State law contains specific rights and obligations for tenants and landlords. The following resources provide general information on Maine landlord/tenant laws. For specific advice, you should contact an attorney.
Consumer Law Guide
The Maine Attorney General's Office publishes the Consumer Law Guide, a technical summary of the law with references to the specific statutes. The Guide includes chapters on consumer rights when renting an apartment (Chapter 14), consumer rights when living in a mobile home (chapter 15), and a model lease (Chapter 16). For more information, see www.maine.gov/ag and click on the Consumer Law Guide, or call 1-800-436-2131.
Bed bugs are becoming much more common in Maine. For more information regarding landlord and tenant responsibilities related to bed bugs, see also Pine Tree Legal Assistance's The Rights of Tenants in Maine . Additional information, including a link to the relevant statutory language, is available on the Maine CDC website.
A tenant who will be paying energy costs has the right to get information on the last 12 months of energy use from the energy supplier(s). Before a tenant enters into a contract or pays a deposit to rent or lease a property, the landlord shall provide the energy efficiency disclosure statement, obtain a signature, and keep a copy on file for three years.
Landlords, property management companies, real estate agencies, and home sellers are required by state and federal law to inform potential occupants of the known presence of lead-based paint in pre-1978 housing. Before signing a lease the landlord must disclose known lead-based paint and lead-based paint hazards and provide available written reports if applicable. The landlord must provide the pamphlet developed by the U.S. Environmental Protection Agency (EPA), the U.S. Department of Housing and Urban Development (HUD), and the U.S. Consumer Product Safety Commission (CSPC), titled "Protect Your Family from Lead in Your Home." The landlord must also provide a written disclosure statement developed by the Maine Department of Health and Human Services (DHHS) titled "MAINE WARNING: LEAD BASED PAINT HAZARDS". Notification and disclosure language when lead paint hazards exist must be included in rental agreements.

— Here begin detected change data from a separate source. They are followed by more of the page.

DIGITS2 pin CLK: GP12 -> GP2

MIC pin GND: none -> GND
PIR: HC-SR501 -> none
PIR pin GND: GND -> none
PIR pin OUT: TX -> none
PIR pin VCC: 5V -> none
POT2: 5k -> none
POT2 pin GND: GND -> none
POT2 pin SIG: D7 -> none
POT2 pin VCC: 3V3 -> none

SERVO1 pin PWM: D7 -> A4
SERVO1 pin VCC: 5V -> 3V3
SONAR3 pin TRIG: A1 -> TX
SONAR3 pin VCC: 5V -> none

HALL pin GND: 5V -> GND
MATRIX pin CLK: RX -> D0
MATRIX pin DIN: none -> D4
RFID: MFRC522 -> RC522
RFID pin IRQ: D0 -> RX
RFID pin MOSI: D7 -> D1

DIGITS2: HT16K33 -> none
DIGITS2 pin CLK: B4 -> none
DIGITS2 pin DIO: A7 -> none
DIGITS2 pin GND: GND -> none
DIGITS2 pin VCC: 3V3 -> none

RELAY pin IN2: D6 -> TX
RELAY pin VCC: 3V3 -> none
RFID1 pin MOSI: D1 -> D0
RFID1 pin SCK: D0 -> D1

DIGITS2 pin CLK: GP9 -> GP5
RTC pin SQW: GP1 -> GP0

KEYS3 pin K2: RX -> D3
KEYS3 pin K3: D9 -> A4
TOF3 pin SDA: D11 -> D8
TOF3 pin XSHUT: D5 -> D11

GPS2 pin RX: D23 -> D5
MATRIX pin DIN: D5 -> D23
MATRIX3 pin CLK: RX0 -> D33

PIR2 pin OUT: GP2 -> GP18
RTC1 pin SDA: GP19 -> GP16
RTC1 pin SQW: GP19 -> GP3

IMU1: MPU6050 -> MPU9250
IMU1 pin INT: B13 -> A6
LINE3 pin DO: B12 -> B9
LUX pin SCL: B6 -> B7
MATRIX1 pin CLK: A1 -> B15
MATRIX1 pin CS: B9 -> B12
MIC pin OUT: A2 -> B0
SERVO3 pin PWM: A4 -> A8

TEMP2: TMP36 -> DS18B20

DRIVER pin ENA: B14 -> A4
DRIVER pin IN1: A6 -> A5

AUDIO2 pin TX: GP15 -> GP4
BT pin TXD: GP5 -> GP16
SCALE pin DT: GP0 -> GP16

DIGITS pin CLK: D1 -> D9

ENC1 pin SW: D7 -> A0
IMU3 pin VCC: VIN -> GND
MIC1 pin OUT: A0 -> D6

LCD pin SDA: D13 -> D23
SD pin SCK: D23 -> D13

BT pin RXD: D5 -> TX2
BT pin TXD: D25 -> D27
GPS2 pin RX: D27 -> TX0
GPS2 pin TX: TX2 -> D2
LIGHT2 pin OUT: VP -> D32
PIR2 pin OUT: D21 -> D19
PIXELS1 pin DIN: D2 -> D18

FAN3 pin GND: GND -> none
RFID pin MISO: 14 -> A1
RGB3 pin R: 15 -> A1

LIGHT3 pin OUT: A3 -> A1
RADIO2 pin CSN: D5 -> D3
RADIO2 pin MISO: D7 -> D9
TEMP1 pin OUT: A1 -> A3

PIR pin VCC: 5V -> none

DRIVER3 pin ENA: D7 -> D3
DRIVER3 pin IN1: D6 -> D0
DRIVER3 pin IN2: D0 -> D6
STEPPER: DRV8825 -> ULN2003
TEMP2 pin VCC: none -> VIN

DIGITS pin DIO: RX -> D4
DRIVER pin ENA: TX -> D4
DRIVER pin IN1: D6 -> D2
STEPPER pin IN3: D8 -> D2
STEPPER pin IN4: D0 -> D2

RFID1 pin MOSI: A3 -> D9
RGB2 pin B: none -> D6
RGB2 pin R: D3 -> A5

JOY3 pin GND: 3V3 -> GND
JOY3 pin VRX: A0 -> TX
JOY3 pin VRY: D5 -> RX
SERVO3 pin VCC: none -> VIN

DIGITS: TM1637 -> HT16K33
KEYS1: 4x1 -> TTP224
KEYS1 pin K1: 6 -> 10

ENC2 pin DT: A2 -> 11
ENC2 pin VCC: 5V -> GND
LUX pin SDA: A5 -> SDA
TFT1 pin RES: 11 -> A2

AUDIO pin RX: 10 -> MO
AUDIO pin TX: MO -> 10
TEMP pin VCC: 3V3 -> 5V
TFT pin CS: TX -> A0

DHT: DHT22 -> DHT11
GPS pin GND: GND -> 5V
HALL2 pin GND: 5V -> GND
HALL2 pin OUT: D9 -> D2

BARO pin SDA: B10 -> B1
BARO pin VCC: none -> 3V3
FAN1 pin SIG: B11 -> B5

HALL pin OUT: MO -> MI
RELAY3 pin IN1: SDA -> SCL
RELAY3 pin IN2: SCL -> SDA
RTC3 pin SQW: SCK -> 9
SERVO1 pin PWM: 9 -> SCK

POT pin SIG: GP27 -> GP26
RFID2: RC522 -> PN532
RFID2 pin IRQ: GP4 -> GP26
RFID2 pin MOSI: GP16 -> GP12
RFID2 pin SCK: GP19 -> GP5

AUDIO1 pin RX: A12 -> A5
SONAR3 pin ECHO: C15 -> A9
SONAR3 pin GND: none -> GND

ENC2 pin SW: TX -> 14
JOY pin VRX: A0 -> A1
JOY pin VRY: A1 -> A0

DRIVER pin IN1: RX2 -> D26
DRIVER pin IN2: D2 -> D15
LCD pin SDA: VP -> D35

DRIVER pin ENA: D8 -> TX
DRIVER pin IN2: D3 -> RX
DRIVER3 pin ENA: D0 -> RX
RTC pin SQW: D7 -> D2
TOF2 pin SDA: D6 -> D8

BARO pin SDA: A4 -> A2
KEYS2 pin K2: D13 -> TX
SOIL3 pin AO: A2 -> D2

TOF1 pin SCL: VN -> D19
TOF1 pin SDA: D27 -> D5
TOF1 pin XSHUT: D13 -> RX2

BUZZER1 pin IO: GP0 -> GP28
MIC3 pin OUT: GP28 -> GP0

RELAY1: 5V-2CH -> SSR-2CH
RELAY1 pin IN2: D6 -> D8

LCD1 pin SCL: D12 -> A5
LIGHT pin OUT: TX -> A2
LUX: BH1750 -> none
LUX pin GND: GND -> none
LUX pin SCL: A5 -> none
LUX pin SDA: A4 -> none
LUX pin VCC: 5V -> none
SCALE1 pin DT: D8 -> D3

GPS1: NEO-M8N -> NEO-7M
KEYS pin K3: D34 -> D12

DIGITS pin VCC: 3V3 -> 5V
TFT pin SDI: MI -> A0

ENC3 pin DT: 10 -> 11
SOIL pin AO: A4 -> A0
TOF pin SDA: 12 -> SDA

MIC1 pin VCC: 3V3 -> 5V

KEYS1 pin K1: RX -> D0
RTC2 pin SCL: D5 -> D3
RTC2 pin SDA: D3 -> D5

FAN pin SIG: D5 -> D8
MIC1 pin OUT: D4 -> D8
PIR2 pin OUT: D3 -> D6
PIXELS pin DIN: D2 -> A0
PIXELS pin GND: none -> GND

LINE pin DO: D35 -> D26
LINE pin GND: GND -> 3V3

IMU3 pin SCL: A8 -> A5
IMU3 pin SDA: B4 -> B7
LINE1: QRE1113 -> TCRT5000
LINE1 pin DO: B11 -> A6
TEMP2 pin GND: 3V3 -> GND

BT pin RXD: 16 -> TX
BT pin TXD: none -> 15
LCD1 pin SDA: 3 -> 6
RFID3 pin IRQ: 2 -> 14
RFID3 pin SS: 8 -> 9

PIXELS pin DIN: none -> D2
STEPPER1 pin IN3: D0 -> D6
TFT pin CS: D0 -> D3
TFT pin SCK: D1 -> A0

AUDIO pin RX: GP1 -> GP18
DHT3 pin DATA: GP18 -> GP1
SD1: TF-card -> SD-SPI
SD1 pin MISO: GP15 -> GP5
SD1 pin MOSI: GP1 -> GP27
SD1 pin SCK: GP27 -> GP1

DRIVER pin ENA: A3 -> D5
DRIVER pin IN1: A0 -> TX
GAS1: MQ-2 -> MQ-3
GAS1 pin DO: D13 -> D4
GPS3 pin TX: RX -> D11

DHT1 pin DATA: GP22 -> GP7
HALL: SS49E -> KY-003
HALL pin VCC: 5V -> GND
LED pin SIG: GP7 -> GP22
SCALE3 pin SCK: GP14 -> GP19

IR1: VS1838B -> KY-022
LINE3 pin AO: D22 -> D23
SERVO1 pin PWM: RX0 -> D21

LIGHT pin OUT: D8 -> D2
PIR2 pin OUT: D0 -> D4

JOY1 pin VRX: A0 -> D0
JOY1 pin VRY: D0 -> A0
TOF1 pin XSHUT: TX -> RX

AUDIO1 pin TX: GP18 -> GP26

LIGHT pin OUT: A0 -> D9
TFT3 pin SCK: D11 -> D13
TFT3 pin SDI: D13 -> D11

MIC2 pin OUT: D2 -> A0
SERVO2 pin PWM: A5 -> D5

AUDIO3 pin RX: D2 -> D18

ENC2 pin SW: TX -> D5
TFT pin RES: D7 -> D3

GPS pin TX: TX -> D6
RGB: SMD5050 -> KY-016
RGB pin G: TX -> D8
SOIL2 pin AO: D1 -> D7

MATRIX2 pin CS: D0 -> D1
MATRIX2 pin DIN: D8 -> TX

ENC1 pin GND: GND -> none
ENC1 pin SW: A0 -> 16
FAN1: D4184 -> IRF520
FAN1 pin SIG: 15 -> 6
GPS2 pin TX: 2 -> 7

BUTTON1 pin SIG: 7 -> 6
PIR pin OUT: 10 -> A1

Landlords are required to have the air in each building with rental units tested for the presence of radon by March 1, 2014. The testing must be done by a State registered radon tester and must be repeated every 10 years. The landlord must provide written notice about radon and the results of the radon testing to each potential tenant before the tenant signs a lease or pays the deposit to rent and also to existing tenants. The tenant must sign the notice. If radon test results are 4 pCI/l or higher, the landlord must mitigate those levels within six months, or if a local permit is required, six months from the date of the permit, and provide written notice of the results to the tenants.
Smoke Detectors and Carbon Monoxide Detectors
Landlords are required to provide working smoke detectors and carbon monoxide detectors at the time a property or unit is rented. Tenants are required to keep the batteries in the detectors charged and to test the detectors. Tenants are prohibited from disabling the smoke detectors. Landlords are required to repair or replace a smoke detector or carbon monoxide detector if a tenant provides written notice to the landlord that the detector is not working properly.
Landlords are required to provide written notice to tenants and potential tenants about whether or not smoking is allowed. The notice must state whether smoking is prohibited on the premises, allowed on the premises, or allowed in limited areas. If the landlord allows smoking in limited areas, the notice must identify where smoking is allowed. A landlord may notify a tenant of the smoking policy in a written lease agreement, or provide a separate written notice. The landlord must provide this written notice before a tenant enters into a contract or pays a deposit to rent or lease the property.